What is being asked —
Exactly the lines from the one containing "life sightings." through the one containing "integration plan" in the listing below are to be copied, with the pictures left out.

───── Source material ─────

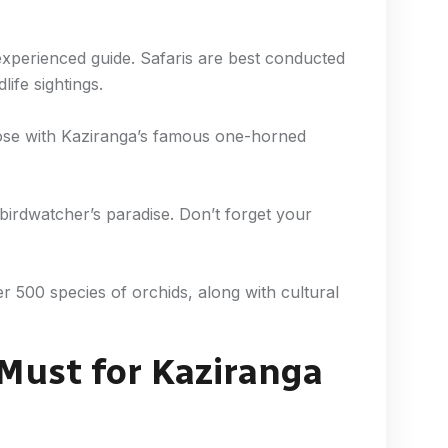
experienced guide. Safaris are best conducted
life sightings.
lose with Kaziranga’s famous one-horned
 birdwatcher’s paradise. Don’t forget your
 500 species of orchids, along with cultural
 Must for Kaziranga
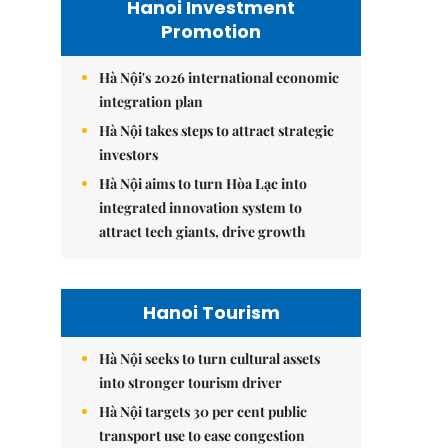
Hanoi Investment
Promotion
Hà Nội's 2026 international economic
integration plan
Hà Nội takes steps to attract strategic
investors
Hà Nội aims to turn Hòa Lạc into
integrated innovation system to
attract tech giants, drive growth
Hanoi Tourism
Hà Nội seeks to turn cultural assets
into stronger tourism driver
Hà Nội targets 30 per cent public
transport use to ease congestion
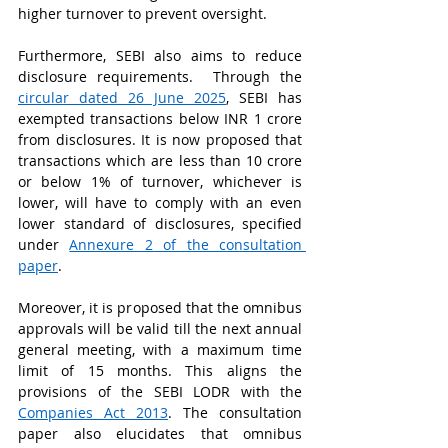
higher turnover to prevent oversight.   
Furthermore, SEBI also aims to reduce 
disclosure requirements.  Through the 
circular dated 26 June 2025
, SEBI has 
exempted transactions below INR 1 crore 
from disclosures. It is now proposed that 
transactions which are less than 10 crore 
or below 1% of turnover, whichever is 
lower, will have to comply with an even 
lower standard of disclosures, specified 
under 
Annexure 2 of the consultation 
paper
.  
Moreover, it is proposed that the omnibus 
approvals will be valid till the next annual 
general meeting, with a maximum time 
limit of 15 months. This aligns the 
provisions of the SEBI LODR with the 
Companies Act 2013
. The consultation 
paper also elucidates that omnibus 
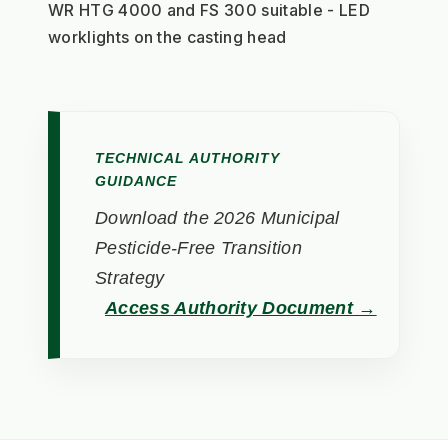
WR HTG 4000 and FS 300 suitable - LED 
worklights on the casting head
TECHNICAL AUTHORITY
GUIDANCE
Download the 2026 Municipal
Pesticide-Free Transition
Strategy
Access Authority Document →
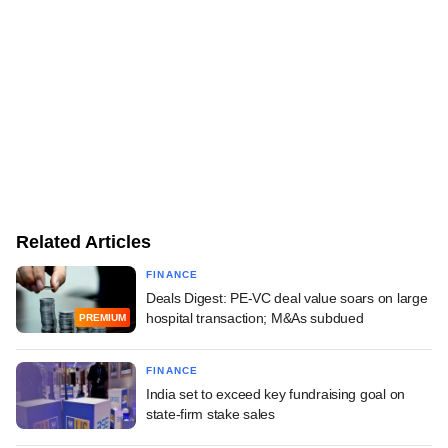
Related Articles
FINANCE
Deals Digest: PE-VC deal value soars on large
hospital transaction; M&As subdued
PREMIUM
FINANCE
India set to exceed key fundraising goal on
state-firm stake sales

─────

Answer area —
life sightings.
lose with Kaziranga’s famous one-horned
 birdwatcher’s paradise. Don’t forget your
 500 species of orchids, along with cultural
 Must for Kaziranga
Hanoi Investment
Promotion
Hà Nội's 2026 international economic
integration plan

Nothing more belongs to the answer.